Juana Ortega, 38, came to the United States in 1993 from Guatemala seeking asylum, but her attempts to gain asylum ultimately failed. Undocumented, she has been checking in regularly with Immigration and Customs Enforcement since 2011. ICE continually renewed a stay on her removal order allowing her to remain in the United States.
Last month, Ortega had her first check-in with ICE under the Trump administration. She found out her stay would not be extended, was outfitted with an ankle monitor and told she had until May 31 to the leave the country.
"I'm not a criminal, I'm not harming anyone for them to come to this extreme. They're not giving me the opportunity to sort (through) my situation," the grandmother of two and mother of four told CNN.
ICE said Wednesday that Ortega had "received all appropriate process before the federal immigration courts and is subject to removal from the United States in accordance with federal law and judicial order."
"As (Homeland Security) Secretary (John) Kelly has made clear, ICE will no longer exempt entire classes or categories of removable aliens from potential enforcement. All those in violation of immigration law may be subject to immigration arrest, detention and, if found removable by final order, removal from the United States," Bryan D. Cox, the Southern region communications director for ICE, said in a statement.
Ortega follows case in Colorado
Ortega, whose youngest child is 15, is the first person in recent memory to seek sanctuary from immigration authorities in North Carolina, according to the American Friends Service Committee,
the Quaker group helping people in search of shelter.
Her move into St. Barnabas Episcopal Church in Greensboro comes a few weeks after Jeanette Vizguerra, an undocumented mother of four, left a Denver church when a stay on her deportation was extended to 2019
. Vizguerra had been living in the church for three months.
ICE said it generally avoids arrests at "sensitive locations" such as houses of worship.
But officials with a warrant can arrest undocumented immigrants regardless of whether they're at a church, synagogue or mosque, Stephen Yale-Loehr, who teaches immigration law at Cornell Law School, told CNN.
ICE said its policy is meant to ensure that people can participate in activities and seek services at places such as churches without hesitation.
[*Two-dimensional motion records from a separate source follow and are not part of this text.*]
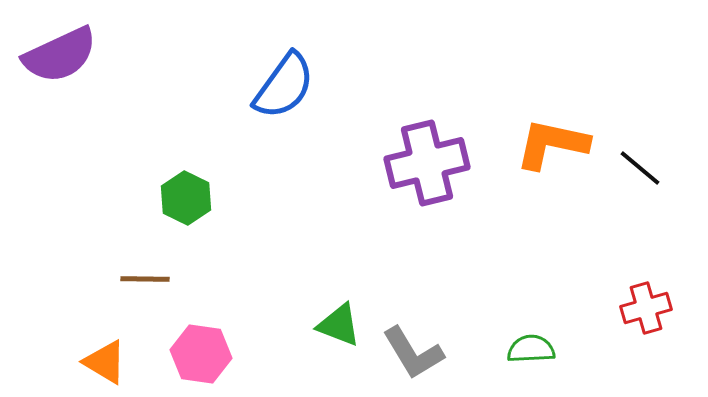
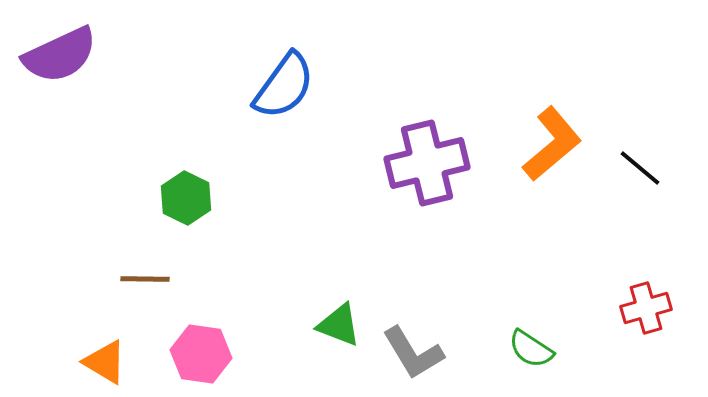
orange L-shape: rotated 128 degrees clockwise
green semicircle: rotated 144 degrees counterclockwise
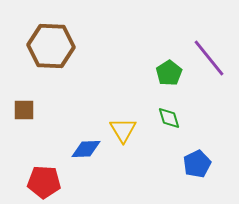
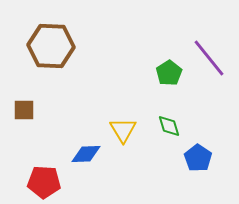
green diamond: moved 8 px down
blue diamond: moved 5 px down
blue pentagon: moved 1 px right, 6 px up; rotated 12 degrees counterclockwise
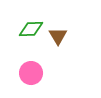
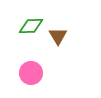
green diamond: moved 3 px up
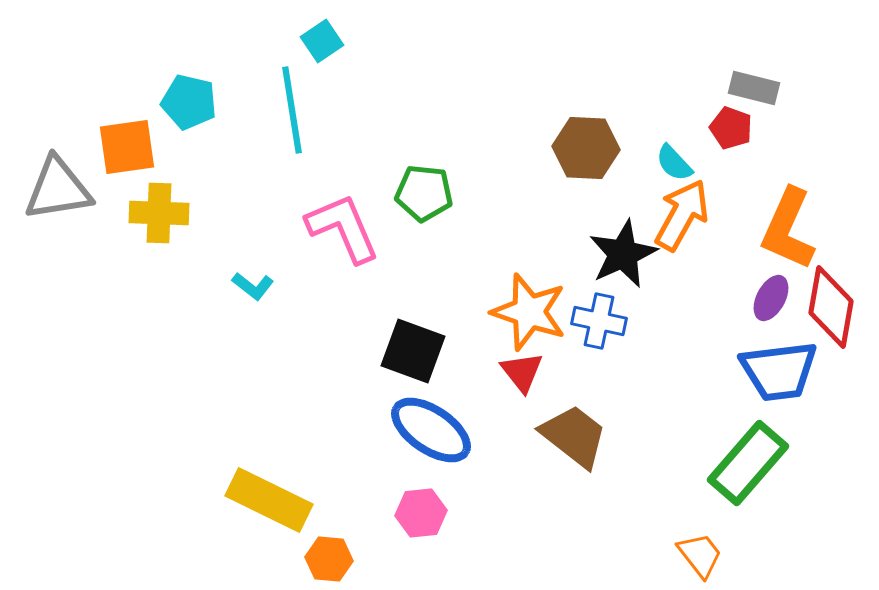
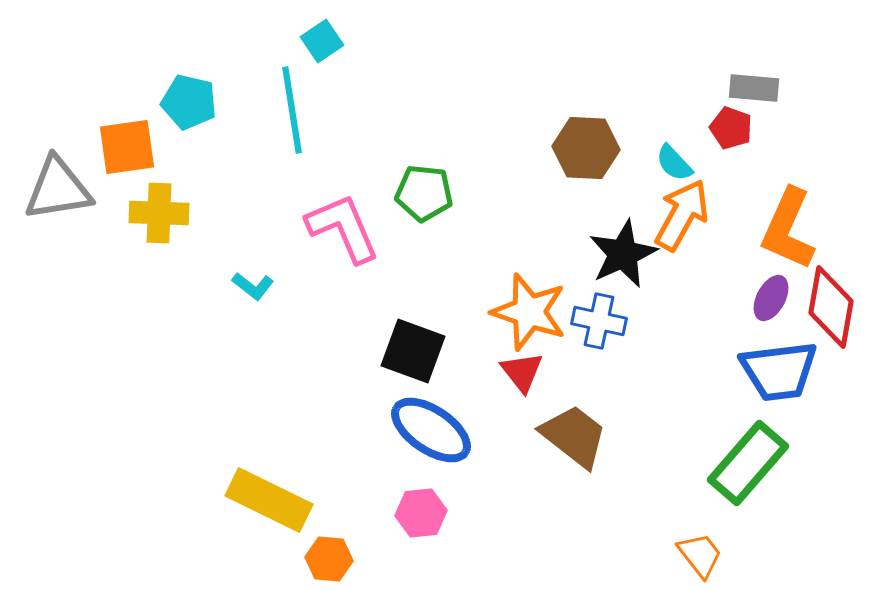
gray rectangle: rotated 9 degrees counterclockwise
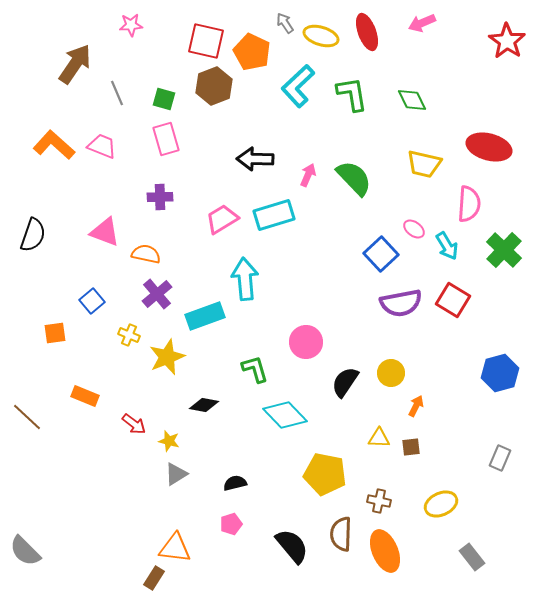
The policy doesn't say anything about allowing people to stay in such locations full time as a shield against arrest.
Church opens its doors
The Rev. Randall Keeney said the vestry at St. Barnabas voted unanimously to open the church to Ortega.
"Simply put, our basis for ethics and social justice comes to us from our sacred scriptures from the Old and New testaments, that tells us to respect the dignity of all people, calls for us to care for the alien, the foreign, the oppressed, and to welcome them as we would welcome anyone else. That is what is guiding us here," Keeney told CNN.
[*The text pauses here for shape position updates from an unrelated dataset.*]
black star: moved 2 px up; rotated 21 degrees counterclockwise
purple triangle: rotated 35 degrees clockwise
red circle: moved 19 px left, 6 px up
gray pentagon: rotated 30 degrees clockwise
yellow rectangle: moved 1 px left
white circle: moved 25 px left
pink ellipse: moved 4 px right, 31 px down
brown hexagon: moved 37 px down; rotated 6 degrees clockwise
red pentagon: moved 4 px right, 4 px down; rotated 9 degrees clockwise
"Christians, Muslims, Jews -- those associated with the Abrahamic texts -- have always held the notion of the church or the mosque or the temple protecting those in danger."
Ortega is married to an American citizen, while two of her children are American citizens and two are recipients of Deferred Action for Childhood Arrivals,
the policy that the Obama administration implemented.
Ortega's supporters are urging Republican Sen. Thom Tillis of North Carolina to call on ICE to reconsider her case.
A representative for Tillis told CNN that the senator's office had "previously made an inquiry to ICE on Ms. Ortega's behalf; however, this matter is now out of our jurisdiction."
"Sen. Tillis has been an outspoken advocate for a step-by-step approach to secure the border and reform our nation's broken immigration system, which includes addressing the undocumented immigrant population in a fair, compassionate and consistent way."
Ortega told CNN that her case is complicated by the fact she went to visit an ill daughter in Guatemala in 1999.
She left the United States without permission during an appeal over the denial of her asylum application, and ultimately her appeal was quashed. Ortega's daughter was living with her grandmother in Guatemala at the time. She recovered from her illness and now lives in North Carolina.